[Source records]
○ ○ ○ ○ ○ ○ ○
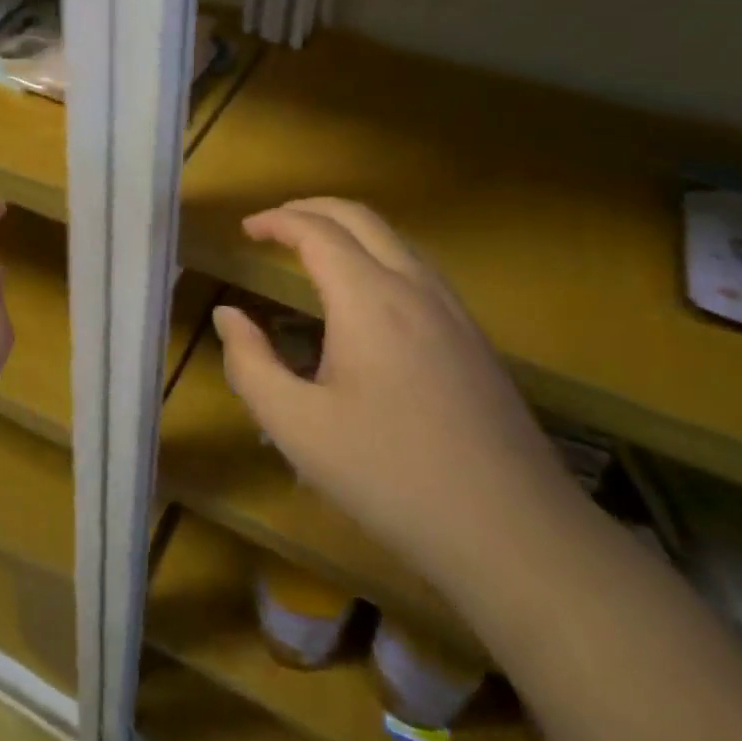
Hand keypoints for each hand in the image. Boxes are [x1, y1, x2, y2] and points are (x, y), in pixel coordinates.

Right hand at [213, 198, 580, 589]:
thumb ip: (250, 363)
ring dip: (348, 229)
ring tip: (312, 250)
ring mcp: (453, 311)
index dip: (277, 221)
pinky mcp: (474, 339)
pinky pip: (418, 270)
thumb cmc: (390, 475)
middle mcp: (414, 288)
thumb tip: (228, 315)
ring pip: (396, 240)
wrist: (514, 532)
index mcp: (369, 299)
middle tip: (273, 225)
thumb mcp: (296, 427)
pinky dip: (378, 256)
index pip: (317, 231)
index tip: (245, 229)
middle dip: (311, 208)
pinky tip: (366, 297)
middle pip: (361, 218)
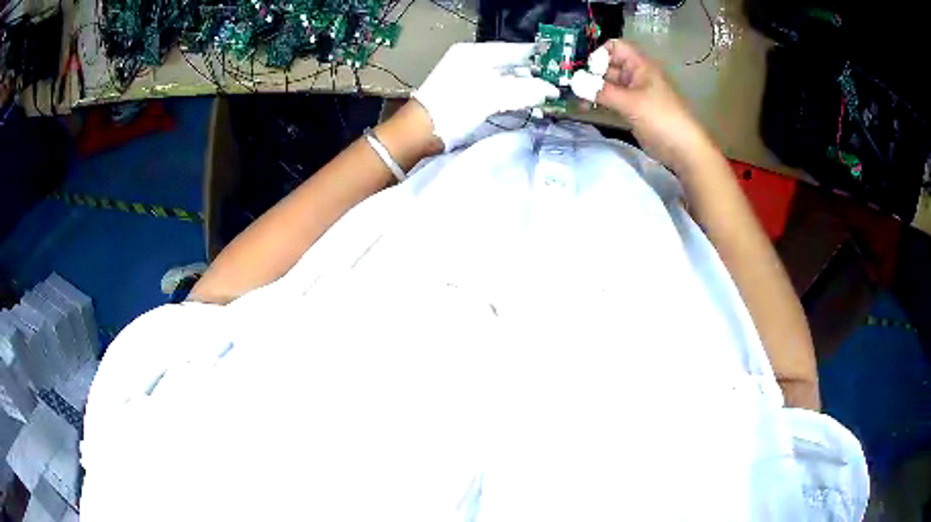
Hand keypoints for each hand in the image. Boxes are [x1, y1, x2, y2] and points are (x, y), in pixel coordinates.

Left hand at [414, 42, 559, 150]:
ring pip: (505, 77)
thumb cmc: (452, 107)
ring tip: (546, 93)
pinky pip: (498, 90)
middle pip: (510, 64)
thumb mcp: (489, 96)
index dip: (536, 56)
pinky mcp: (469, 95)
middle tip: (556, 81)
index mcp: (473, 54)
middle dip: (533, 73)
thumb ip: (521, 90)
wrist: (422, 131)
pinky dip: (513, 95)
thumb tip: (550, 89)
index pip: (512, 50)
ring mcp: (470, 78)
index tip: (557, 62)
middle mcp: (472, 62)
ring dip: (525, 85)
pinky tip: (527, 101)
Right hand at [571, 40, 714, 171]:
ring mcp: (633, 93)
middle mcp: (635, 75)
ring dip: (592, 88)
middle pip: (608, 65)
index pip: (615, 47)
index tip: (587, 69)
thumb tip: (573, 83)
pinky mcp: (631, 109)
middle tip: (571, 85)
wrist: (683, 149)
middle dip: (590, 72)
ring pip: (607, 84)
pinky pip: (611, 99)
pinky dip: (599, 101)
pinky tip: (585, 107)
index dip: (599, 53)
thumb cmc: (661, 118)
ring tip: (576, 99)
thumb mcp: (630, 102)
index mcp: (640, 65)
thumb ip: (601, 91)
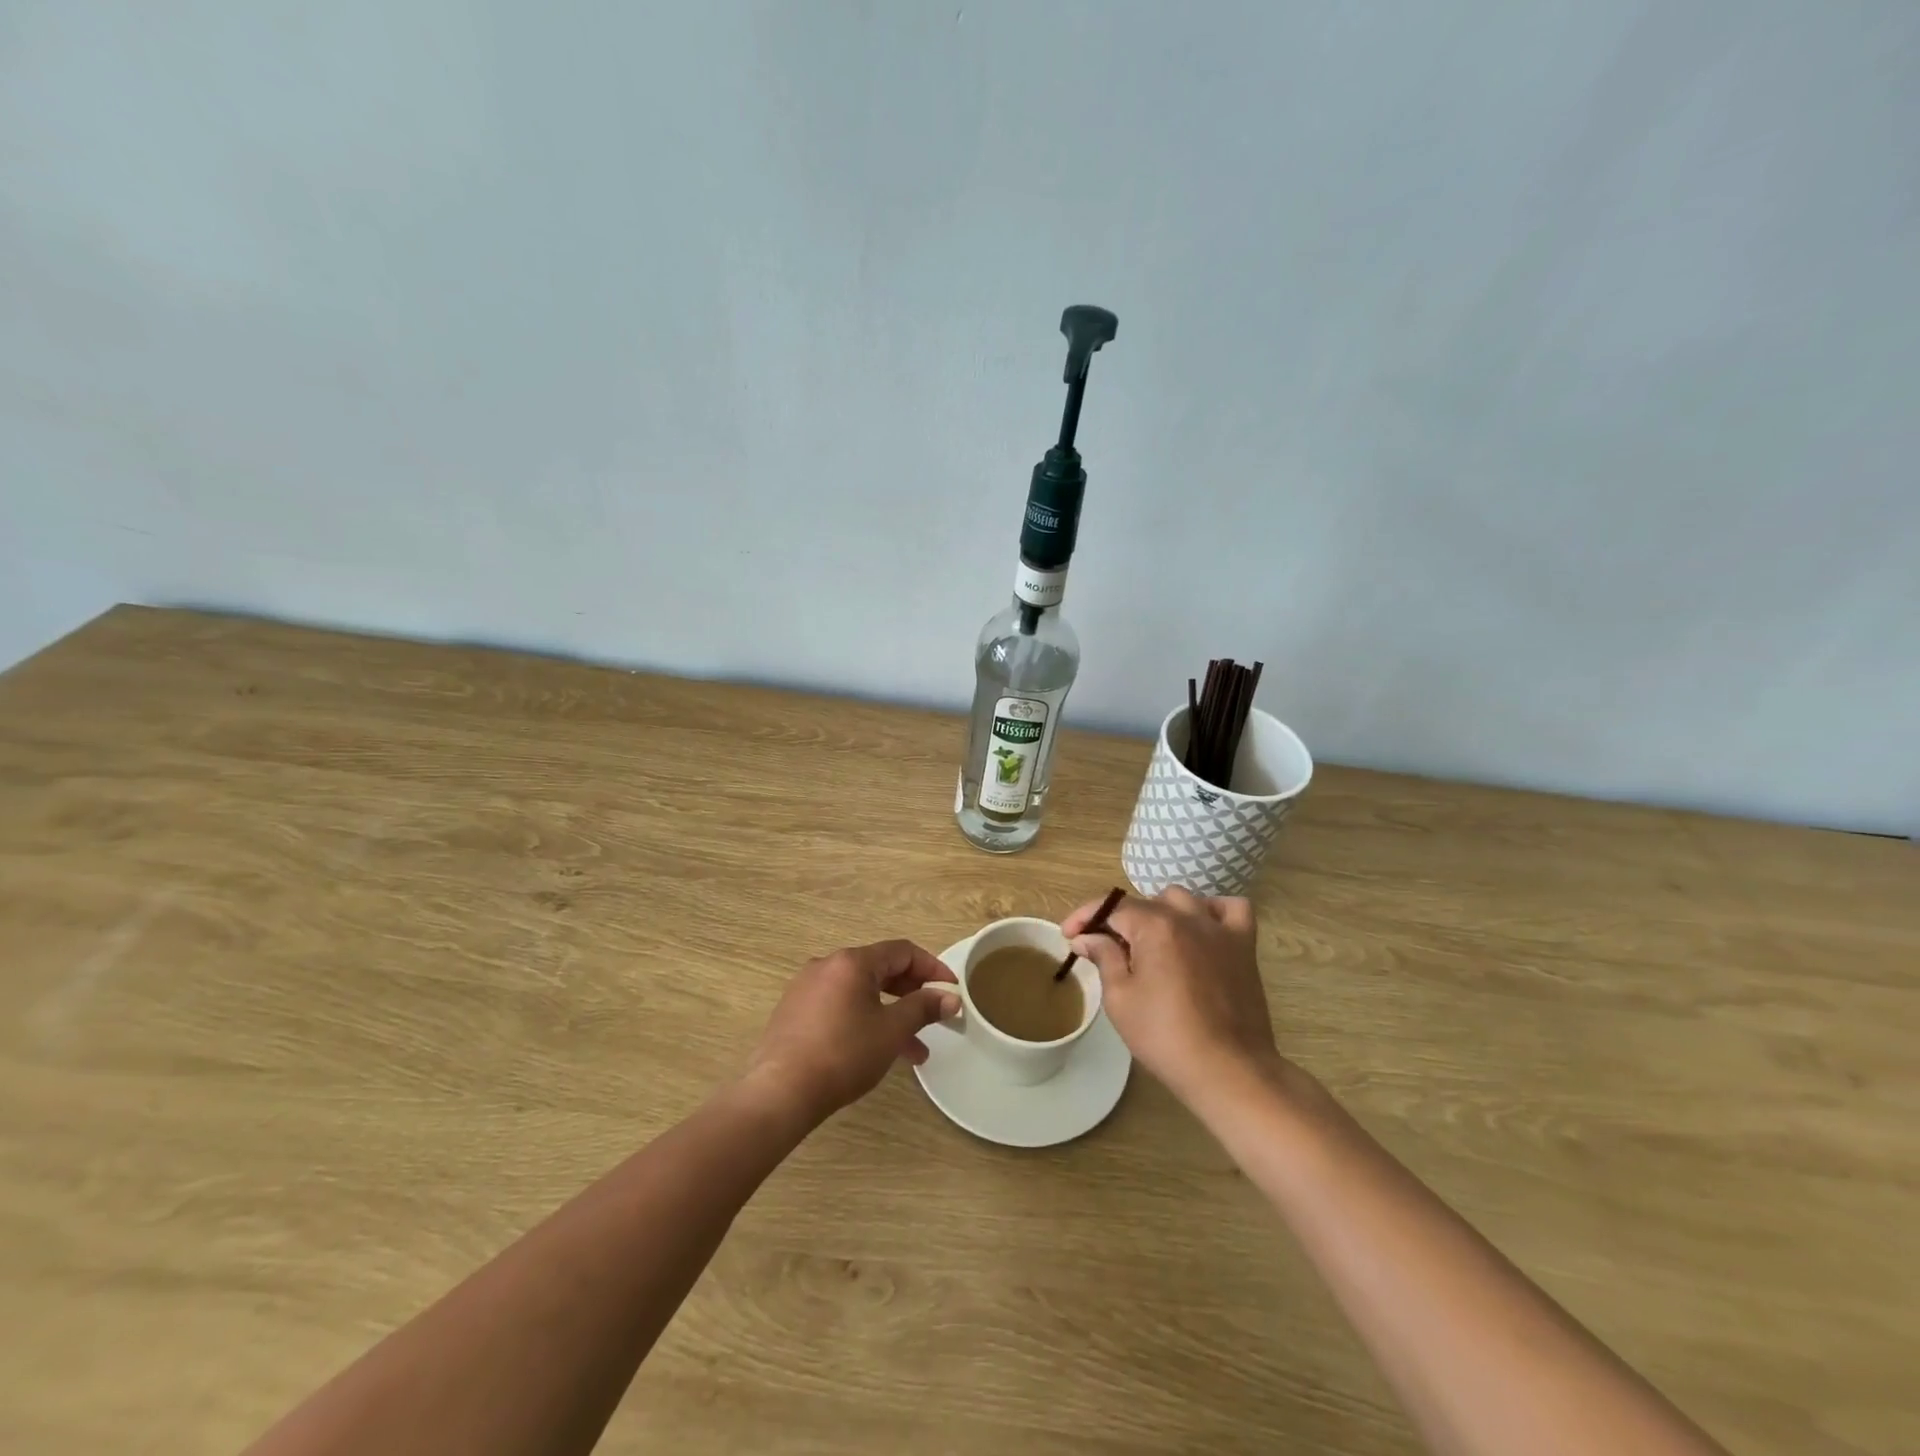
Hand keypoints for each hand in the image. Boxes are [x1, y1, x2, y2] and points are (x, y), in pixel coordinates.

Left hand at [744, 940, 959, 1125]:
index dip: (932, 968)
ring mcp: (806, 988)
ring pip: (861, 992)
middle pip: (880, 969)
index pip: (902, 951)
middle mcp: (827, 965)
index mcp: (852, 961)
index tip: (951, 990)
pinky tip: (875, 1051)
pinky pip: (840, 1006)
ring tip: (913, 1051)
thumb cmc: (843, 1054)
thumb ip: (923, 1008)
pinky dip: (864, 1020)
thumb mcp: (891, 1031)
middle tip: (934, 1017)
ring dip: (890, 1014)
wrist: (780, 1092)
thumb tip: (951, 997)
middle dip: (911, 994)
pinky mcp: (794, 1012)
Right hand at [1063, 888, 1281, 1105]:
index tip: (1068, 935)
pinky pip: (1231, 909)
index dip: (1085, 917)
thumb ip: (1103, 958)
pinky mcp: (1244, 945)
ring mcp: (1220, 929)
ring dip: (1160, 912)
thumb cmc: (1165, 1037)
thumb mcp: (1120, 999)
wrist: (1228, 1071)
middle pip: (1145, 903)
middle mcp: (1188, 916)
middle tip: (1106, 950)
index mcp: (1155, 925)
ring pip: (1183, 900)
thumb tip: (1086, 937)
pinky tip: (1201, 929)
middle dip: (1119, 921)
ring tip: (1150, 941)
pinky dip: (1213, 911)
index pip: (1112, 907)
○ ○ ○ ○ ○ ○ ○
**WORK ORDER**
Only the lines from the one with "thumb ip: (601, 91)" through the last line above belong in the answer. Reproduce them exactly, without the pictures.

**SOLVED EXERCISE**
thumb ip: (601, 91)
Hand keypoints for each hand in the image. Boxes are [x1, y1, x2, y2] and points are (x, y), in pixel coordinates.

Left hand at [744, 940, 959, 1125]:
index dip: (932, 968)
ring mcp: (806, 988)
ring pip: (861, 992)
middle pip: (880, 969)
index pip: (902, 951)
middle mcp: (827, 965)
index mcp: (852, 961)
index tip: (951, 990)
pinky tip: (875, 1051)
pinky pip: (840, 1006)
ring tip: (913, 1051)
thumb cmc: (843, 1054)
thumb ip: (923, 1008)
pinky dip: (864, 1020)
thumb mcp: (891, 1031)
middle tip: (934, 1017)
ring dip: (890, 1014)
wrist: (780, 1092)
thumb tip: (951, 997)
middle dip: (911, 994)
pinky mcp: (794, 1012)
Right hand at [1063, 888, 1281, 1105]:
index tip: (1068, 935)
pinky pip: (1231, 909)
index dip: (1085, 917)
thumb ip: (1103, 958)
pinky mcp: (1244, 945)
ring mcp: (1220, 929)
ring dip: (1160, 912)
thumb cmc: (1165, 1037)
thumb mcp: (1120, 999)
wrist: (1228, 1071)
middle pip: (1145, 903)
middle mcp: (1188, 916)
middle tip: (1106, 950)
index mcp: (1155, 925)
ring pip: (1183, 900)
thumb tip: (1086, 937)
pinky tip: (1201, 929)
middle dip: (1119, 921)
ring tip: (1150, 941)
pinky dip: (1213, 911)
index pip: (1112, 907)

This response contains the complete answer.